日本の言語・習慣・文化に馴染めず…
もうひとつの失敗した事例をあげると、日本板硝子では言語と企業の習慣、文化などの問題が生じたことにより立て続けに外国人経営者が辞任している。日本板硝子は2006年に売上規模が自社の2倍のイギリスガラス大手のピルキントンを買収・子会社し、当時「小が大を呑む」と騒がれたことは記憶に新しい。
その買収を機にこれからは国際化時代と舵を切り、ピルキントン出身のスチュアート・チェンバース氏が2008年6月に社長に就任した。チェンバース氏は「郷に入れば郷に従え」と日本的な経営を努めたが「仕事よりイギリスにいる子供たちとの時間を優先したい」という理由から1年余りでトップの座を放棄。「日本の古典的サラリーマンは会社第一で、家族は二の次だが、私にはそれはできなかった」と日本特有の企業風土に馴染めなかったことを明かし2009年9月末に退任した。
その後、米化学大手デュポンの副社長を務めた経歴が買われ、外部からネイラー氏を召聘した。しかしながら、経営戦略の違いによりわずか1年10ヵ月で交代。外国人経営者を招き始めた戦略は3年持たなかった。立て続けに失敗した傷は大きく、どういう人を招いたらいいかということを熟慮しないといけないことを思い知らしめた。
稀有な成功事例も
失敗事例の紹介が続いたが、成功している面白い事例も紹介したい。それは、東京都港区に本社を置く小西美術工藝社。この会社は国宝や重要文化財の修復を7~8割を手掛けている。創業は江戸時代寛永年間、法人を設立したのは1957年で300年以上の歴史を持つ老舗で、イギリス出身のアトキンソン氏が現在社長を務めている。
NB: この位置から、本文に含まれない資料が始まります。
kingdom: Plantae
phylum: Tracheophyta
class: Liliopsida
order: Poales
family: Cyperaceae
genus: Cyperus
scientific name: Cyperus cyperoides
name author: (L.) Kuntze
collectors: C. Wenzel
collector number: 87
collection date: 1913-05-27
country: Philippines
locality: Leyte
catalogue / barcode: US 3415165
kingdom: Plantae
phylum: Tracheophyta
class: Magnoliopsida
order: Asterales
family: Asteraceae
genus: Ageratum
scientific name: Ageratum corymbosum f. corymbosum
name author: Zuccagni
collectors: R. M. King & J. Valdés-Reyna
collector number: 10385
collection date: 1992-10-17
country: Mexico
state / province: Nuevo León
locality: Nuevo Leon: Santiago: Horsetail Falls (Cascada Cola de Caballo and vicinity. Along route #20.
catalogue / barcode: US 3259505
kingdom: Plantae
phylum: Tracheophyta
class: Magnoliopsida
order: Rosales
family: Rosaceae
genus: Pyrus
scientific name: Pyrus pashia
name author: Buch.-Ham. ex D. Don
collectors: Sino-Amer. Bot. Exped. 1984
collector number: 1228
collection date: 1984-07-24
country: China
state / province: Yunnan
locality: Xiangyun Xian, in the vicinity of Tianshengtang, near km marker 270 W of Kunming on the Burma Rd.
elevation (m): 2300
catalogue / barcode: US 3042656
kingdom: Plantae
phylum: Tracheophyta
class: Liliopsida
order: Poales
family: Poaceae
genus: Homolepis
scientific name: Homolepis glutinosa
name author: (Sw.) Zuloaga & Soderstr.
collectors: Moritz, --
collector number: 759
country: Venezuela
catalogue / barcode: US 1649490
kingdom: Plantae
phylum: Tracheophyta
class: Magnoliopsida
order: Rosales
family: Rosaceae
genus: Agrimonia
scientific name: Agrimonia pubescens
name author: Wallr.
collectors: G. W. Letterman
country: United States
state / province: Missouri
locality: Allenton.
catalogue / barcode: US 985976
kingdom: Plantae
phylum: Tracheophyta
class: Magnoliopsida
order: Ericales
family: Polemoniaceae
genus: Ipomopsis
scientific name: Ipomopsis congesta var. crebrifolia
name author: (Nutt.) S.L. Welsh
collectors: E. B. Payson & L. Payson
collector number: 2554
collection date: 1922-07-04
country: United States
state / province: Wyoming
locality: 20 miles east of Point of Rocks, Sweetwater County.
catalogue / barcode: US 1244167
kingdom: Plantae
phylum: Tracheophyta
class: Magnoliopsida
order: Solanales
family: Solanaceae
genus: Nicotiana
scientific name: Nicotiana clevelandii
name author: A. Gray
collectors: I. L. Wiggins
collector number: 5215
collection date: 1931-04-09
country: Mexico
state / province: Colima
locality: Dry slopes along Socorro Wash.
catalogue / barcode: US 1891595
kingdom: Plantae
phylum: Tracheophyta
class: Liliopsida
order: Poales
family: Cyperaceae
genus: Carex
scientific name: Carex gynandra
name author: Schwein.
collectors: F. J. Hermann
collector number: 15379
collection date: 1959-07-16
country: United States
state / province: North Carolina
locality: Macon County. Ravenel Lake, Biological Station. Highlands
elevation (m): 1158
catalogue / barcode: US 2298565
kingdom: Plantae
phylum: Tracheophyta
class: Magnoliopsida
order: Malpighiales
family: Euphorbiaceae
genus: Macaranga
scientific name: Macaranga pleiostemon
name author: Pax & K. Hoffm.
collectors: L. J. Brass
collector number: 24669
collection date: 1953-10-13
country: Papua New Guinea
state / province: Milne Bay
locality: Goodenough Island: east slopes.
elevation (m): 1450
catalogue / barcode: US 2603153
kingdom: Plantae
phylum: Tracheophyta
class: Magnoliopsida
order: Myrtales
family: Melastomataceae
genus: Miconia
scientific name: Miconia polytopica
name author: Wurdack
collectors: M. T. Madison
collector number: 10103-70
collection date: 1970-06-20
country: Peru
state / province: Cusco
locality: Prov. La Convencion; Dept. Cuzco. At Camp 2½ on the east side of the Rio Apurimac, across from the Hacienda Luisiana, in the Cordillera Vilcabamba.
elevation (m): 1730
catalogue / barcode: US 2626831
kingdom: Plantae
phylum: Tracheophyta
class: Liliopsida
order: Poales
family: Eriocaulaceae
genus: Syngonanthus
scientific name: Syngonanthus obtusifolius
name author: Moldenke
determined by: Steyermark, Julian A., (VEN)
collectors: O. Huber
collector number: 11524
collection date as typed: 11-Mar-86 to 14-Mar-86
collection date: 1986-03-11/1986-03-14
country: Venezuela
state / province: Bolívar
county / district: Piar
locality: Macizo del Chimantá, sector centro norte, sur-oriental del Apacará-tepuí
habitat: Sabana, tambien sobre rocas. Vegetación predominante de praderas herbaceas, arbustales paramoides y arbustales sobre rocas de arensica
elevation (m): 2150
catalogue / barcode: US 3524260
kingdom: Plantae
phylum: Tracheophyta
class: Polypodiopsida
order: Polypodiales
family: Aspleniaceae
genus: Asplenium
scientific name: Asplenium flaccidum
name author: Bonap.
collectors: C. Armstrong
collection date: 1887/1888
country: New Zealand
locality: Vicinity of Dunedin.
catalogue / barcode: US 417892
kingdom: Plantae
アトキンソン氏の経歴はすごく、コンサルタント会社勤務を経て、証券会社を転々とした後にゴールドマン・サックスで共同経営者にまで登りつめた人物。
アトキンソン氏は1999年に茶道の裏千家に入門し、2006年に茶名「宗真(そうしん)」を拝受されるほど日本の伝統文化に親しんでいる。茶名は、茶道を極めないともらえない称号で、その上は師範という位。2007年、42歳の時ゴールドマン・サックスを「日本文化に触れたい」と突然退社し、その直後に日本の伝統文化の更なる精通を目指し京都に町屋を購入。心底、日本文化に惚れ込んだ方だ。その町屋で茶道に没頭する生活を送っていた。
そんな中、偶然、小西美術工藝社の先代社長が軽井沢に所有していた別荘の隣におり、その方から経営を見てほしいと頼まれた。その依頼を受け、2011年に小西美術工藝社の社長に就任した。
アトキンソン氏は経理も在庫管理も丼勘定で、職人の4割が非正規雇用という会社の内情を知り驚いた。当初は「国の体制のもとで続いている老舗なので、経営的な問題はないと思っていたが、経営は安定的なものではなかった」と後に語っている。そこから改革を進め、非正規雇用だった職人を全員正社員として給料を保証し、技術継承のために若い職人を増加させるとともに、さらなる設備投資を実施した。職人の仕事の質と生産性が高まった結果、5年間の利益平均がその前の5年間より80%以上も伸長することができた。このように成功した例が実際にあるのだ。